In this view, witnesses from the dominant group get the benefit of the doubt. Even though it’s a legal truism that “most facts are proved by testimony,” and that even in cases where physical evidence exists, “the human recital — viva voce — is often crucial to the establishment of its authenticity or significance,” testimony from members of marginalized groups in the States and elsewhere has often been cast as unreliable, or simply excluded from consideration.

As a former trial attorney, I’ve seen how the he said/she said dynamic is replicated in cases involving parties from opposite ends of a hierarchy. It could be “white cop says/black kid says,” or “boss says/employee says,” or “priest says/choirboy says,” or “corporate polluter says/environmental group says.” In any case, the member of the dominant class gets the benefit of the doubt.
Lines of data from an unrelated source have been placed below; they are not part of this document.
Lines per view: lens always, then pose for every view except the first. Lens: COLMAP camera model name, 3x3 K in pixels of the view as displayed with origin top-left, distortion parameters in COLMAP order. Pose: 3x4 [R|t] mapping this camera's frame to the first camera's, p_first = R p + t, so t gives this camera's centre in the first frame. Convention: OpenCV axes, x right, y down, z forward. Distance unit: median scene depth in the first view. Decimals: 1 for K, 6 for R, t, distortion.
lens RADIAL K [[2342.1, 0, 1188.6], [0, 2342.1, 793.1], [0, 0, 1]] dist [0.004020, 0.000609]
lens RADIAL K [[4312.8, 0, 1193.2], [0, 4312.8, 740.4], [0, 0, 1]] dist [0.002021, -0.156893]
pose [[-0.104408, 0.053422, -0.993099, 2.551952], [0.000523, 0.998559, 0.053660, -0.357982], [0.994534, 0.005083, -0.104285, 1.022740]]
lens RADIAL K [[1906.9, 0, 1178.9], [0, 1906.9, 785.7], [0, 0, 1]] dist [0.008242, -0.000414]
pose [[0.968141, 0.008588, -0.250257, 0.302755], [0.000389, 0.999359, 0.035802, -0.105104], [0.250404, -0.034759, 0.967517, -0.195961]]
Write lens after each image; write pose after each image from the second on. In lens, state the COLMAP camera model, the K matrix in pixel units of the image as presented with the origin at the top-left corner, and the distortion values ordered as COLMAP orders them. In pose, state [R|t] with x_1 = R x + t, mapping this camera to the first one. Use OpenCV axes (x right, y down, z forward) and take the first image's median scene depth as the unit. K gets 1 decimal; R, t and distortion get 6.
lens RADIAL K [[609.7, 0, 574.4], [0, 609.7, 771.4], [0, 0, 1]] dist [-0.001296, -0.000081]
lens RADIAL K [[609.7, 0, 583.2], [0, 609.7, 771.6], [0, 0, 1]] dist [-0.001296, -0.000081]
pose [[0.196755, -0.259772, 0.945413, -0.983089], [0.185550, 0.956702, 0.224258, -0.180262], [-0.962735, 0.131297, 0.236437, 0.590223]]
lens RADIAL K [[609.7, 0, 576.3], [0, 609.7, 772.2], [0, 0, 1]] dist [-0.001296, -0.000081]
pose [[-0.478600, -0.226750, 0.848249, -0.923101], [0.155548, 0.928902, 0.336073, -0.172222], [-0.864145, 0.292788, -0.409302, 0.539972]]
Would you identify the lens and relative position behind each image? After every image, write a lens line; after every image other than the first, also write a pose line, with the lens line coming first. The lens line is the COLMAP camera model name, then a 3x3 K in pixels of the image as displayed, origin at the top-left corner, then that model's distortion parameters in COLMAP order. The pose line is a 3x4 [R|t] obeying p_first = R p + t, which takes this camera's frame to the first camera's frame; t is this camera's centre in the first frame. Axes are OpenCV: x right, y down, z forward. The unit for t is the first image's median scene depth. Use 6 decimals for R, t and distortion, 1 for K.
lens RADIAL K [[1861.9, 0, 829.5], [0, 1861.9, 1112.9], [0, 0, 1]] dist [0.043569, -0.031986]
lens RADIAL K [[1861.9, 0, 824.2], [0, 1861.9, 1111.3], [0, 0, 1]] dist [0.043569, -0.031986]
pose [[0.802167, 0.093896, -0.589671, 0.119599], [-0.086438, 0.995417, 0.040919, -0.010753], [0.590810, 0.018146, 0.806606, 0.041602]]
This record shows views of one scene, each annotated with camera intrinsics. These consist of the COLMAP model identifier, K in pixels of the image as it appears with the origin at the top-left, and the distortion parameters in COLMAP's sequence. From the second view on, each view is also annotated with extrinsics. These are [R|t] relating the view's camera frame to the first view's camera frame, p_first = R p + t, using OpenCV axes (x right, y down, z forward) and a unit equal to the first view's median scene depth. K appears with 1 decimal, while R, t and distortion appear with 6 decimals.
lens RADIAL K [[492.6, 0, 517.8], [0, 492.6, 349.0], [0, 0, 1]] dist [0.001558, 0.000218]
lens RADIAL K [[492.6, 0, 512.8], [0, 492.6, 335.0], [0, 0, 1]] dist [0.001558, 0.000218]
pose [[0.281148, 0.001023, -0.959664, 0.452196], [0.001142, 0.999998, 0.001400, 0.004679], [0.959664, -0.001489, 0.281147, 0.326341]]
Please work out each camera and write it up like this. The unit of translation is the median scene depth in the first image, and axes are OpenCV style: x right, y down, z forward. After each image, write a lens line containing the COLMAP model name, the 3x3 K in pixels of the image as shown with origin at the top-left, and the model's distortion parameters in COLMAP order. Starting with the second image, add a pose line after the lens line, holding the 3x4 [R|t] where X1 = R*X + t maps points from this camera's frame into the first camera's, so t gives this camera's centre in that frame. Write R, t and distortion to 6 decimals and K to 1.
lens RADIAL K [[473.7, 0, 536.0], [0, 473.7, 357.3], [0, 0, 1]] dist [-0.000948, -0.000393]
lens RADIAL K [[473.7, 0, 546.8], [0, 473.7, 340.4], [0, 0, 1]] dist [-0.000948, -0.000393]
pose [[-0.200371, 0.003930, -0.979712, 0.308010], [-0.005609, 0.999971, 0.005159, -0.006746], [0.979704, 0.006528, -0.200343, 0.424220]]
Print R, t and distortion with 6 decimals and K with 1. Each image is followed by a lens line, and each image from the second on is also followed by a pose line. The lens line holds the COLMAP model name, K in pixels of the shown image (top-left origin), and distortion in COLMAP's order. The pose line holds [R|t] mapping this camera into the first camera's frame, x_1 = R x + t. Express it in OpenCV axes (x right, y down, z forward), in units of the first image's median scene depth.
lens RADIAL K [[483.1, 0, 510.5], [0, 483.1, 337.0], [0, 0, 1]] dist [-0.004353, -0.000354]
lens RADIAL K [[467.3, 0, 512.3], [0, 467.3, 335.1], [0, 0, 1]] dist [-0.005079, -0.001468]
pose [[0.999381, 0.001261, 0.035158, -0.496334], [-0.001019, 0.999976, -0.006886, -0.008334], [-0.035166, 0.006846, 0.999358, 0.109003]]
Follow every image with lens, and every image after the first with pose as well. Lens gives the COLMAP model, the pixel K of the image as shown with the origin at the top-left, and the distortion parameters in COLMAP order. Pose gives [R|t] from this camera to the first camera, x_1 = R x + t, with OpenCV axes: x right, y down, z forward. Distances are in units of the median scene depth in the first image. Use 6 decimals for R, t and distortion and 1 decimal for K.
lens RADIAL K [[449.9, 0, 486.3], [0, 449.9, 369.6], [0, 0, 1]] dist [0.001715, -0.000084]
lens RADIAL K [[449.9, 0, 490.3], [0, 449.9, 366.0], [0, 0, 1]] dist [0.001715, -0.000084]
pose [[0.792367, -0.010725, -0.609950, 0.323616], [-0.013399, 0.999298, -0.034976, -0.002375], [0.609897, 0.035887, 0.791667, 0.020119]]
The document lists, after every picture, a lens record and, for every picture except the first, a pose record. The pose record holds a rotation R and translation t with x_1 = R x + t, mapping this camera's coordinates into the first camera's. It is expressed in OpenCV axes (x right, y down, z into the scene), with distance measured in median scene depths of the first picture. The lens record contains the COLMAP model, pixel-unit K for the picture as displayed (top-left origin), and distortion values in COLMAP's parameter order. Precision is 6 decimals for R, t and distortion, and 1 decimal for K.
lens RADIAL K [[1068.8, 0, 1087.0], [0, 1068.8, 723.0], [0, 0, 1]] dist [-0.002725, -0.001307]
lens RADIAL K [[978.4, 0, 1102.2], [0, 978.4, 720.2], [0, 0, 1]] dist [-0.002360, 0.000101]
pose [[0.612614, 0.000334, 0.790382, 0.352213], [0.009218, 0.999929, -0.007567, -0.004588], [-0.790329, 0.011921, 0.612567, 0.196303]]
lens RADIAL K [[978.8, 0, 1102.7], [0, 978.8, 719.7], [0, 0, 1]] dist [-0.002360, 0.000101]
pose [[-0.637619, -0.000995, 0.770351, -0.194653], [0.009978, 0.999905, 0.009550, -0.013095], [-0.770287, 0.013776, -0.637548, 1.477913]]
Dr. Gilmore connects this bullshit phenomenon to the “reasonable man” standard in U.S. law:

Take the legal fiction of the ‘reasonable man’ whose motives and actions juries are instructed to consider as the standard for deciding, for example, cases of self-defense. When women claim self-defense in cases where they kill a man, often a violent intimate partner whom they know is intent upon inflicting violence on them — an act that meets the self-defense standard — juries often fail to apply self-defense accurately because they doubt women were justified in using force to defend themselves for two reasons: the assumption that the woman overreacted or that the man’s life, to be blunt, is worth more. We see this in rape cases in lenient sentencing for men like Brock Turner whose father was outraged that his son would be punished for raping an unconscious woman, an act he described as ‘a steep price to pay for twenty minutes of action.’

Just imagine reactions to someone claiming that a prison term was a “steep price to pay” for a woman who took only twenty minutes to torture a man. Flipping the script on cultural assumptions is one way of highlighting their injustice. Dr. Gilmore expects a backlash.

Gender and race stereotypes are ‘sticky judgments,’ so ubiquitous that we can’t see them, so prevalent that they seem ‘neutral.’

Bias is woven into all the processes for judging what women and people of color say about their lives; so is the unfair privilege that powerful men receive in all aspects of life. In the leveling of this imbalance, men will likely feel aggrieved by the loss of this unearned and undeserved testimonial credit, as will all of those habituated to thinking that male elites deserve this credit.

Victims of racist and sexual assaults will continue to risk further abuse in police stations, courtrooms, congressional hearings, and the media until we explode all versions of “he said/she said” dynamics. And that means a constant, close examination of how media and justice systems treat women and people of color when they come forward to testify.